A estreia de Lucia como romancista, com MARIA LUISA e EM SURDINA, ambos de 1933, e a consolidação de sua atuação como crítica literária nas páginas do Boletim de Ariel deram a ela um prestígio e uma visibilidade que marcaram seu ingresso na etapa balzaquiana da vida. O ano de 1934 assinala a inauguração de uma loja Art Déco na Rua do Ouvidor, 110, em pleno coração do Rio de Janeiro: a recém criada Livraria José Olympio Editora. Nessa livraria, que Lúcia passou a freqüentar desde a instalação, ela encontrou outras duas mulheres talentosas e à frente de seu tempo: a linda viúva Adalgisa Nery e a jovem Dinah Silveira de Queiroz. Alguns anos mais tarde, em 1939, juntou-se a elas uma escritora cearense de trinta anos incompletos, Rachel de Queiroz, já consagrada pelo romance regionalista O QUINZE, publicado em 1930, no mesmo ano em que Rachel completou vinte anos de idade.
Lucia Miguel Pereira era uma morena atraente e a encarnação da intelectual sofisticada.

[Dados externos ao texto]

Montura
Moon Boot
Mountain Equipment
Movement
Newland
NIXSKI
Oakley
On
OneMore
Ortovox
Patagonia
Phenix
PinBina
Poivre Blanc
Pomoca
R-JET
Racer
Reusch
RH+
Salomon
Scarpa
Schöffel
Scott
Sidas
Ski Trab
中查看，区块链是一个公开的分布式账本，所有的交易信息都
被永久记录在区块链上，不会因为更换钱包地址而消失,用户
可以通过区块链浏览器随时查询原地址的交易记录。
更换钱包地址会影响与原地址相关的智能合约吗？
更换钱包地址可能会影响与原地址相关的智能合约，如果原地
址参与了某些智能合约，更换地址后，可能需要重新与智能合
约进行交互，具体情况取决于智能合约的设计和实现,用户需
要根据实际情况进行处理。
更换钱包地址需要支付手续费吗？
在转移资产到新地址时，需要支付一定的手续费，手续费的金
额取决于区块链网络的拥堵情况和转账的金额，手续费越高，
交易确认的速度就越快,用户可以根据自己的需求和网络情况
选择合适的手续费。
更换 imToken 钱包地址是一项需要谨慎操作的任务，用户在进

Despertou, logo, a atenção de Octavio Tarquínio de Sousa, historiador e Ministro (depois, Presidente) do TCU. Octavio era um dos melhores amigos de José Olympio e um dos seus mais importantes colaboradores. A apresentação da solteira Lucia ao quarentão desquitado Octavio coube a Augusto Frederico Schmidt, outro freqüentador  do 110 da Rua do Ouvidor  e amigo dos dois escritores.

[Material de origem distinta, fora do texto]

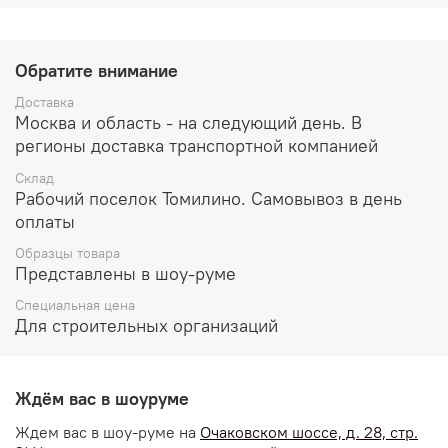
Обратите внимание
Доставка
Москва и область - на следующий день. В
регионы доставка транспортной компанией
Склад
Рабочий поселок Томилино. Самовывоз в день
оплаты
Образцы товара
Представлены в шоу-руме
Специальная цена
Для строительных организаций
Ждём вас в шоуруме
Ждем вас в шоу-руме на
Очаковском шоссе, д. 28, стр.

Quem pode desvendar os mistérios do coração? O fato é que o namoro de duas pessoas tão sensíveis e cultas logo se tornou união permanente, indo o casal viver numa casa no n° 160 da Rua Inglez de Souza, no alto do tranquilo bairro carioca do Jardim Botânico. Ali ficaram até 1948, quando se mudaram para uma bela cobertura no recém-inaugurado e moderníssimo conjunto do Parque Guinle, projetado por Lúcio Costa.
O casal gostava de receber e transformou suas residências do Jardim Botânico e de Laranjeiras em democráticos pontos de encontro da intelectualidade da então capital da República. Entre os frequentadores estavam desde expoentes do pensamento católico, como Alceu Amoroso Lima, até o comunista Astrojildo Pereira, que colaborava na REVISTA DO BRASIL, dirigida por Octavio, e que em diversas ocasiões refugiou-se na cobertura do Parque Guinle para não ser preso.

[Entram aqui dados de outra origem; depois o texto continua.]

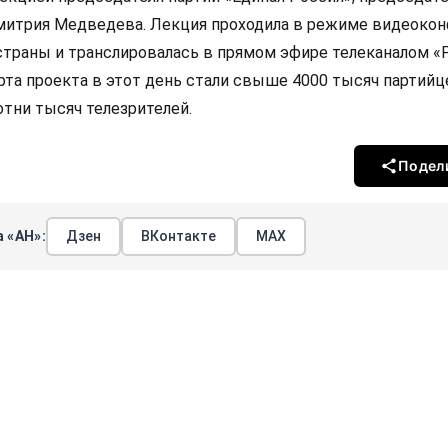
митрия Медведева. Лекция проходила в режиме видеоко
страны и транслировалась в прямом эфире телеканалом «
рта проекта в этот день стали свыше 4000 тысяч партийц
отни тысяч телезрителей.
Подел
 «АН»:
Дзен
ВКонтакте
МАХ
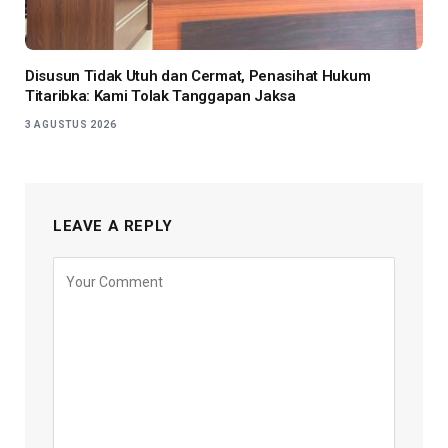
Disusun Tidak Utuh dan Cermat, Penasihat Hukum
Titaribka: Kami Tolak Tanggapan Jaksa
3 AGUSTUS 2026
LEAVE A REPLY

Lucia e Octavio foram, também, na prática, os pais de Antônio Gabriel de Paula Fonseca, neto do primeiro casamento de Octavio. Muito mais que avó postiça, Lucia Miguel Pereira foi a verdadeira e devotada mãe de Gabriel, que soube cultuar sua memória pela vida afora. Na Fazenda Monte Alegre, em que vive e trabalha há muitos anos, no município fluminense de Paty do Alferes, ele criou um parque de esculturas que batizou com o nome de Lucia Miguel Pereira. 
A paixão e o amor por Octavio, intensamente correspondidos, coincidiram, na vida de Lucia, naqueles primeiros anos da década de 1930, com uma verdadeira explosão cultural. Assim é que, após período de um lustro dedicado a incansável pesquisa de fontes, saiu, em setembro de 1936, pela Companhia Editora Nacional, Machado de Assis (Estudo Crítico e Biográfico). Sua autora tinha, então, precoces, juveníssimos e incompletos trinta e cinco anos de idade e se tornava, com o livro pioneiro, uma legítima estrela da constelação das letras nacionais.
Lucia é, também, autora de quatro primorosos livros de literatura infantil (A FADA – MENINA, A FLORESTA MÁGICA, MARIA E SEUS BONECOS e A FILHA DO RIO VERDE), de uma inigualável biografia de Gonçalves Dias e de um longo  e definitivo ensaio intitulado PROSA DE FICÇÃO (de 1870 a 1920), que integrou, como volume XII, a História da Literatura Brasileira, dirigida por Álvaro Lins.
 Filha exemplar, companheira perfeita, mãe e avó incomparável, amiga atenta e presente, intelectual e escritora como poucas o Brasil conheceu, a vida de Lucia Miguel Pereira, encerrada tragicamente, ao lado de seu amado, em 22 de dezembro de 1959, encontrou sua melhor definição na síntese irretocável que sobre ela produziu seu primo e discípulo Antonio Candido de Mello e Souza: “Lucia foi um ser de exceção.”

Um comentário:

  1. Em um texto elegante e substancioso, Fábio Coutinho resgata a vida e a obra de Lúcia Miguel Pereira, nome que faz ainda maior uma das mais brilhantes gerações da nossa literatura, como bem observa o autor.

    Advogado, escritor e bibliófilo, Fábio Coutinho une o gosto pela pesquisa ao talento para escrever com elegância, correção e leveza. Parabéns ao blog pelo colaborador ilustre!